═══ Material for this task
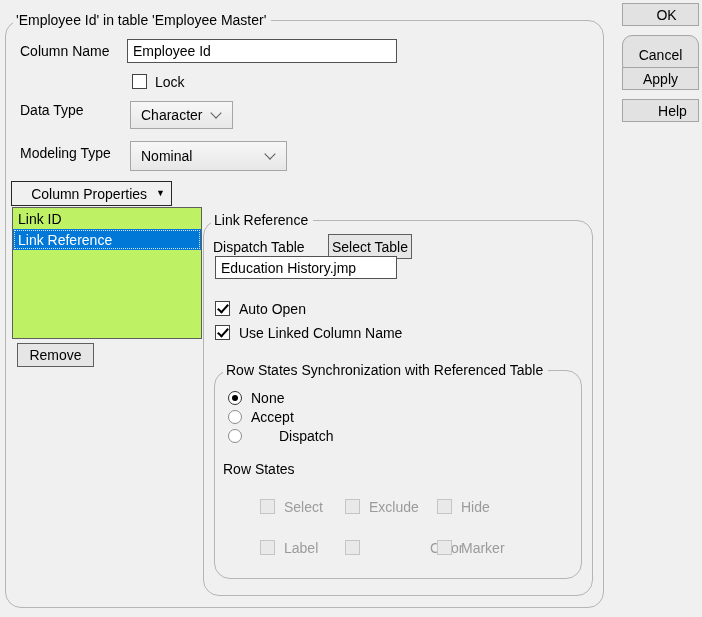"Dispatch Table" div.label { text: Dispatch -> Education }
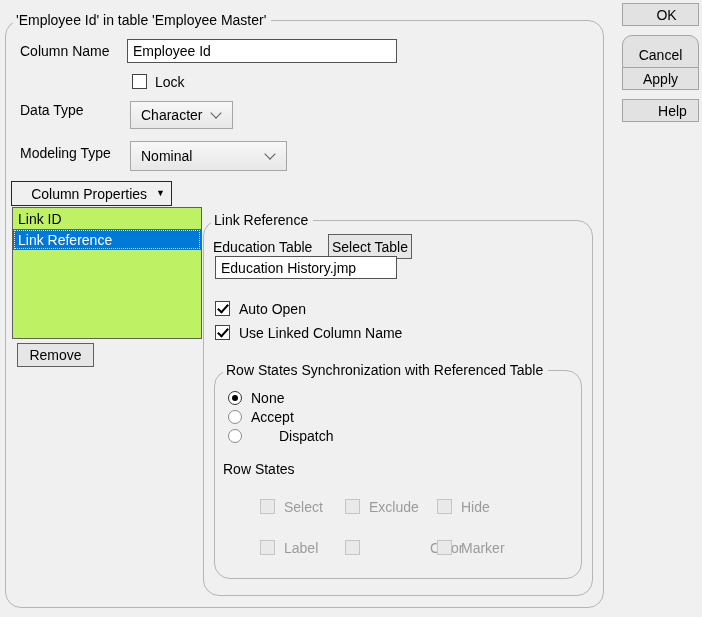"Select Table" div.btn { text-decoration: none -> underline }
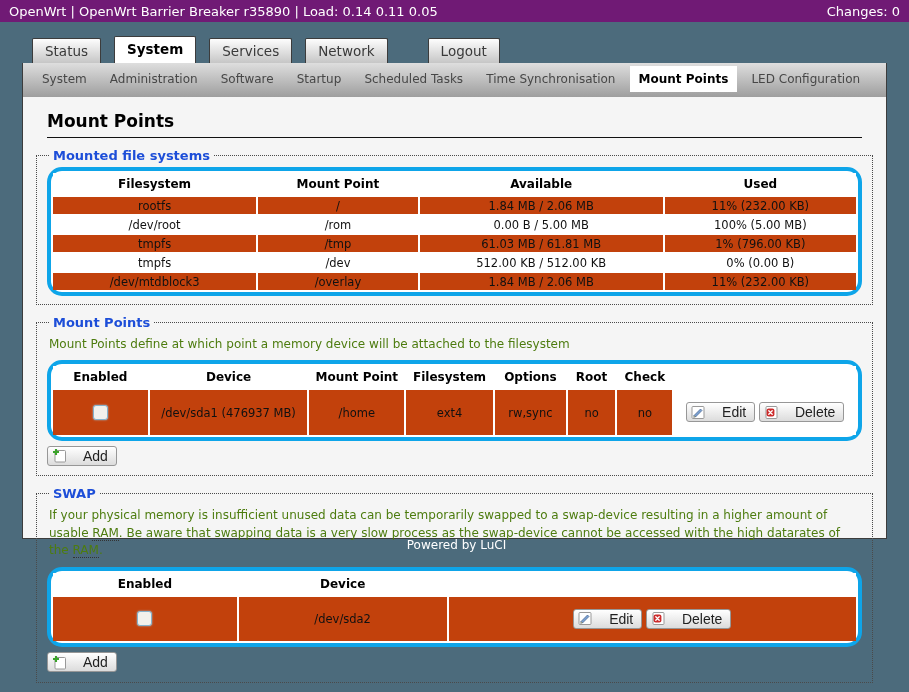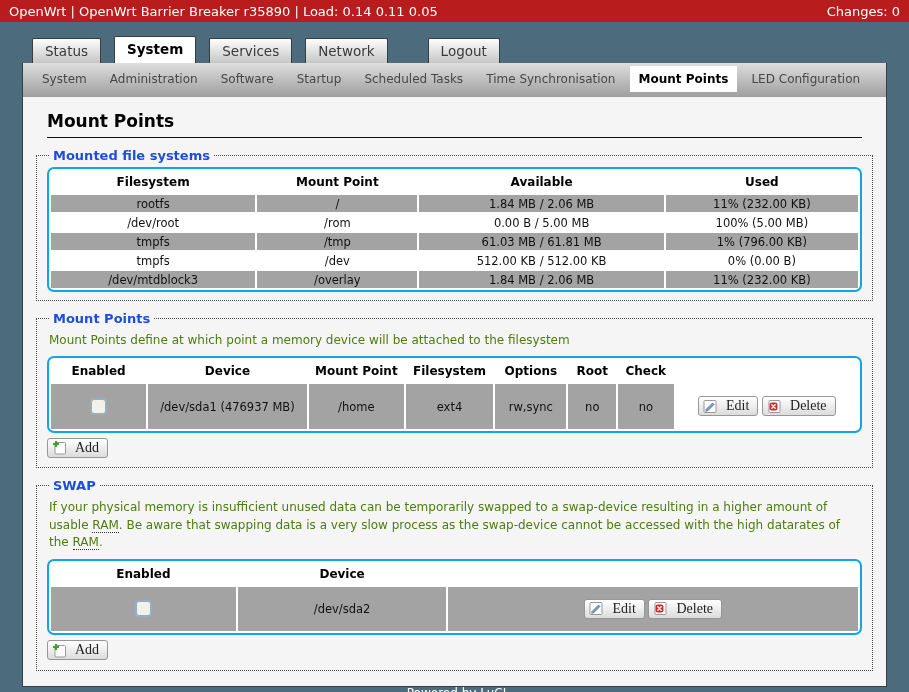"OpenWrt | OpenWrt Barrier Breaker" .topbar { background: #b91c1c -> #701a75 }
══════
═══ Material for this task
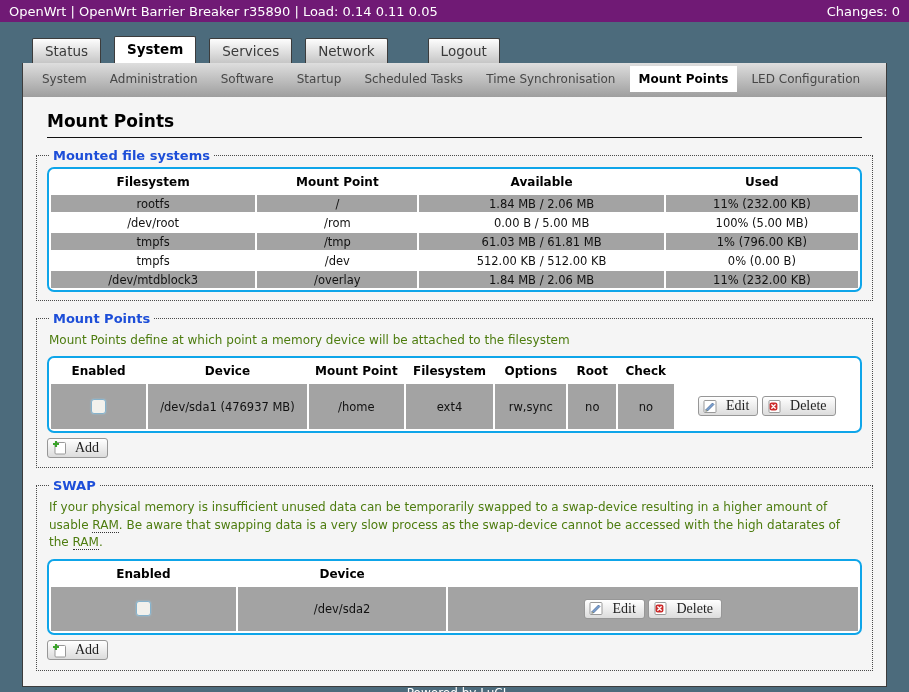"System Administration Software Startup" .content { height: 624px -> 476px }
══════
═══ Material for this task
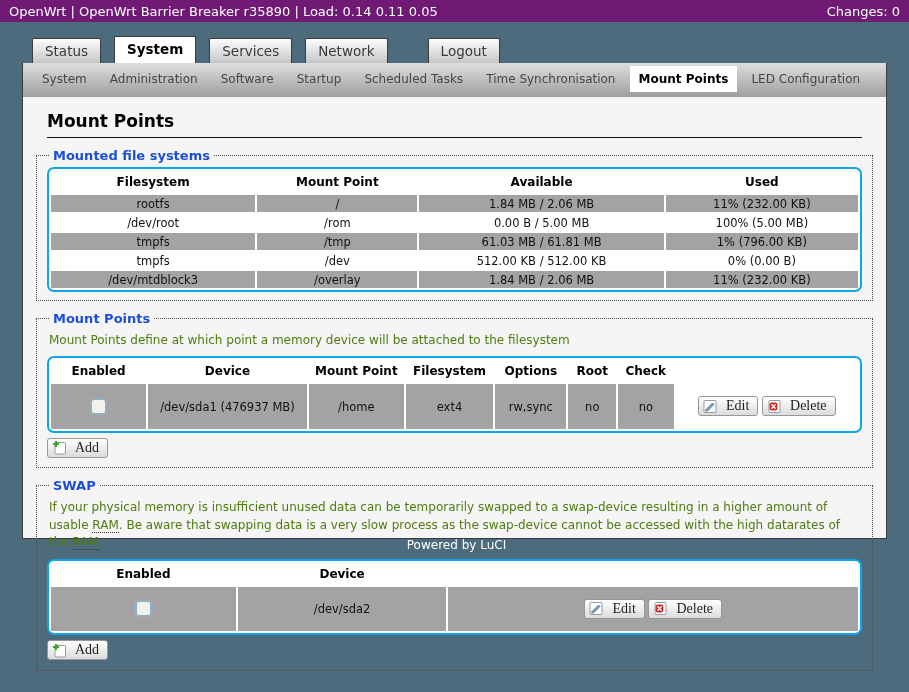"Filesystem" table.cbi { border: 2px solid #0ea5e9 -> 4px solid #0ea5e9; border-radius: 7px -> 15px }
══════
*Exercise details*. In the records above, everything from the line with "text-decoration: none ->" down to the line with "background: #b91c1c ->" is to be set down exactly, both ends included, with no pictures and no other lines.

*Solution to the exercise*.
"Select Table" div.btn { text-decoration: none -> underline }
"OpenWrt | OpenWrt Barrier Breaker" .topbar { background: #b91c1c -> #701a75 }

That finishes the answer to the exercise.